Let’s Talk: the God confusion

By Jonathan Soder, Faith Co-Editor  (Photo by Jonathan Soder/The Bison)

The very first amendment made to the United States Constitution protects every citizen’s right to freely practice any religion and to speak their mind.

However, many affiliated with religion, not only in the U.S. but globally, have taken to shouting their mind, including Westboro Baptist Church, radical Muslims, and Richard Dawkins to name a few.

In this contentious context which spans the globe, if a Christian and an atheist walk into a conversation, how can they engage one another without falling into a shouting match?

For self-proclaiming atheist, freshman Noah Cassidy, one surefire way to turn a conversation south is to enter into it with a firm position that is built on a misunderstanding of the core issue.

Cassidy has been on both sides of the argument, and even said that it was an intense study of the Bible which led him to denounce his faith. Though not all atheists are as familiar with the Bible as Cassidy, presenting it as evidence for God is one mistake he said Christians often make.

“If you have absolute faith in God and say, ‘I believe whatever the Bible says,’ that’s okay,” Cassidy said. “But, you’re not going to convince me that God is real because the Bible says so or that evolution is false because the Bible says so.”

Another common Christian misconception of atheism has to do with cosmological origins, how one believes the universe began.

“I get a lot of, ‘You believe everything came from nothing?’ which is obviously wrong” Cassidy said.

“The proper viewpoint of most atheists would be, ‘We don’t know where it all came from,’ not, ‘It appeared out of thin air.’”

It’s remarks like these that indicate a misunderstanding of what Cassidy said is the core issue – individual intent.

“I think the most important thing coming into a conversation is understanding why you’re doing it,” Cassidy said.

“If it’s to prove a point, if it’s to make yourself feel better, then it’s probably not going to work. You’re probably going to make yourself look worse, make yourself feel worse, and no one’s getting their mind changed.”

For Christians, who are told to share the story of Jesus Christ in Mark 16, mustn’t the goal of such a conversation be to persuade the other individual of their need for God’s forgiveness – to prove a point?
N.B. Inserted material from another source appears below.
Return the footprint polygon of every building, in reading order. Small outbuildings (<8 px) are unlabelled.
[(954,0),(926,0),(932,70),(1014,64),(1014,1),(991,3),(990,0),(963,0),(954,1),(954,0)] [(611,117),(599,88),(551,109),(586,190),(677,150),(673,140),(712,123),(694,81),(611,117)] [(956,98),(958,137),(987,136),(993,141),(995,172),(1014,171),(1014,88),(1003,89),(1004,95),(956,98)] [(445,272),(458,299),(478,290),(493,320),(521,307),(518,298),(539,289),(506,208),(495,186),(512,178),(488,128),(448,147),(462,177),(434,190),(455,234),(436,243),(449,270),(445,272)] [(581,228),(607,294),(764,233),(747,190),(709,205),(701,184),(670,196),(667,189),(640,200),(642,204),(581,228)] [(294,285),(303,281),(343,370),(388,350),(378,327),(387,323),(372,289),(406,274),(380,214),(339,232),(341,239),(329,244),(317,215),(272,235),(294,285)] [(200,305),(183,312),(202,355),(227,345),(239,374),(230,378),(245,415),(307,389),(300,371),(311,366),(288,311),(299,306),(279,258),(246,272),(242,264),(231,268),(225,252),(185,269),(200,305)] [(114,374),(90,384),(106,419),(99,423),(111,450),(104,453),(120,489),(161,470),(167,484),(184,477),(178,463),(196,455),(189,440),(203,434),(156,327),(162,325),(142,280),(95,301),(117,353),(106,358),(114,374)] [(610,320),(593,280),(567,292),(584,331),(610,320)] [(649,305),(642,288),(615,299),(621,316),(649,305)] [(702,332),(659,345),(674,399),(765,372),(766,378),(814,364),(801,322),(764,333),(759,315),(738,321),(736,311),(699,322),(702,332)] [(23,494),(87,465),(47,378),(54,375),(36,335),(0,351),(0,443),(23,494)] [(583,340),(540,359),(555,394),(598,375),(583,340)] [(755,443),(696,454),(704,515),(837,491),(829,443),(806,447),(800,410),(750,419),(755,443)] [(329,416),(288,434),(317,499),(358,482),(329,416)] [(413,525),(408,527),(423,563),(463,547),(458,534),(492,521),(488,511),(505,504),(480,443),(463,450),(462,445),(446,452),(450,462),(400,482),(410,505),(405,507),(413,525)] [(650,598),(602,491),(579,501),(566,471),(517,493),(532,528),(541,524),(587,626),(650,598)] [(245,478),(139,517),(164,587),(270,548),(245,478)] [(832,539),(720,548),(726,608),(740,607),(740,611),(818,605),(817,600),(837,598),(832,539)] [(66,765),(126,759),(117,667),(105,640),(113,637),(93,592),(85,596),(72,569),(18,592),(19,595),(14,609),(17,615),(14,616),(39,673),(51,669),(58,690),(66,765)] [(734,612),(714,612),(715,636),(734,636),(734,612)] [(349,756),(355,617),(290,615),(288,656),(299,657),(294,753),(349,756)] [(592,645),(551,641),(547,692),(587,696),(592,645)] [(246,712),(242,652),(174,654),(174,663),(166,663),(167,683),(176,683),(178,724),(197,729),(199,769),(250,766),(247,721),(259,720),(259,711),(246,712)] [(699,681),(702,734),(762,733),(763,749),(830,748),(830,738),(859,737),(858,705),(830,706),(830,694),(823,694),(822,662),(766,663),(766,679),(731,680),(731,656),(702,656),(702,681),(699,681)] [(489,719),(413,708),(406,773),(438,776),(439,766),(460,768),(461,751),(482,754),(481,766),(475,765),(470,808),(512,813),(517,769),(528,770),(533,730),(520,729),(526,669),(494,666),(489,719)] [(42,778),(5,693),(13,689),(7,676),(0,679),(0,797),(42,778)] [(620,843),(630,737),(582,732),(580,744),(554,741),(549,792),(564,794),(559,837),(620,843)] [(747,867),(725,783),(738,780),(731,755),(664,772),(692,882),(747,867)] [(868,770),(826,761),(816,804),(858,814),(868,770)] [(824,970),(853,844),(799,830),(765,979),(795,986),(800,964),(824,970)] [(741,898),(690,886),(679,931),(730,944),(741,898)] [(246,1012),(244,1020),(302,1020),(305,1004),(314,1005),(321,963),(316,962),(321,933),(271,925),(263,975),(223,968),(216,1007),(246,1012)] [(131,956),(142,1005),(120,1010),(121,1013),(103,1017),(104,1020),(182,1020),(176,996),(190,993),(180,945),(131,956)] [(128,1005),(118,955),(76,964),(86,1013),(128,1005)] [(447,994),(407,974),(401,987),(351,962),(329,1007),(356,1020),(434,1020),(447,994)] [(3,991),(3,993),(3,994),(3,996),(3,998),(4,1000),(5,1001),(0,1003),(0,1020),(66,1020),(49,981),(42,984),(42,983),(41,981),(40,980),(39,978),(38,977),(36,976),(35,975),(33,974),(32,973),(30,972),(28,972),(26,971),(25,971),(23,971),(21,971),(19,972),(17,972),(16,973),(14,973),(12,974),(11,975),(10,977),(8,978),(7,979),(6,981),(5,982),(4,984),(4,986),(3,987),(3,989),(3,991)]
Assistant professor of philosophy Dr. Tawa Anderson said yes and no.

“Probably the more important part of the answer is no,” Anderson said. “So, let’s say you’re my atheist friend and we’re just at Starbucks and we’re having coffee together – you can’t be just an agenda for me or just a project.”

Such ‘projects’ are a result of the desire to persuade someone of their need for Christ driving the relationship with them. This is backwards Anderson said.

Instead, there should be a genuine relationship established which drives one’s desire to share Christ.

For Anderson, who grew up an atheist, genuine relationships are important because conversion to Christ didn’t come as a result of one particular incident.

Instead it was a 3-year process that included friends, acquaintances, and lots of questions.

“I can point you to the time period that I was brought to Christ,” Anderson said. “But behind that time period there’s a whole lot of other things that had already happened. I wouldn’t say that there’s one thing that somebody said [that persuaded me].”

Understanding that witnessing is a process more often than not, Anderson said there are several more things a Christian should avoid.

First, there are times to argue, and times to let things go. Also, a Christian’s primary goal should not be to win the conversation.

“We’re focused on the war, not the battle,” Anderson said. “In the long term we want to win a person to Christ. We don’t want to win this battle now. We want to see their life be given to Jesus.

“So, it’s not important that we win a conversation, or that we win an argument or that we make sure that we get our two cents in right now. What’s most important is that we have a relationship where we truly do love the other person and they know that we love them.”

In addition to avoiding misconceptions about atheism, Christians must be aware that atheists too have their own misconceptions.

Cassidy said that one thing many atheists believe falsely is that Christians’ beliefs stem merely from wishful thinking. Another is that Christians share Christ for selfish purposes only.

“Atheists overwhelmingly believe that Christians want to convert for some strange zombie like reason – they just want to spread their power all over the globe,” Cassidy said.

This is part of the danger of having impromptu religious conversations. How does one share their faith, whether they be atheist or Christian, without treating their listener as a potential number in the ranks?

“I think the only appropriate intention is one of very reserved compassion,” Cassidy said. “Like, ‘Really, this is the correct way, and I want to help you but I’m not going to force this on you.’”

While persuasion will often be an underlying desire, and perhaps even should be, both Anderson and Cassidy agree, the goal can’t be to win the day. Instead, these conversations are really about two people sharing their beliefs out of genuine concern for one another’s well-being.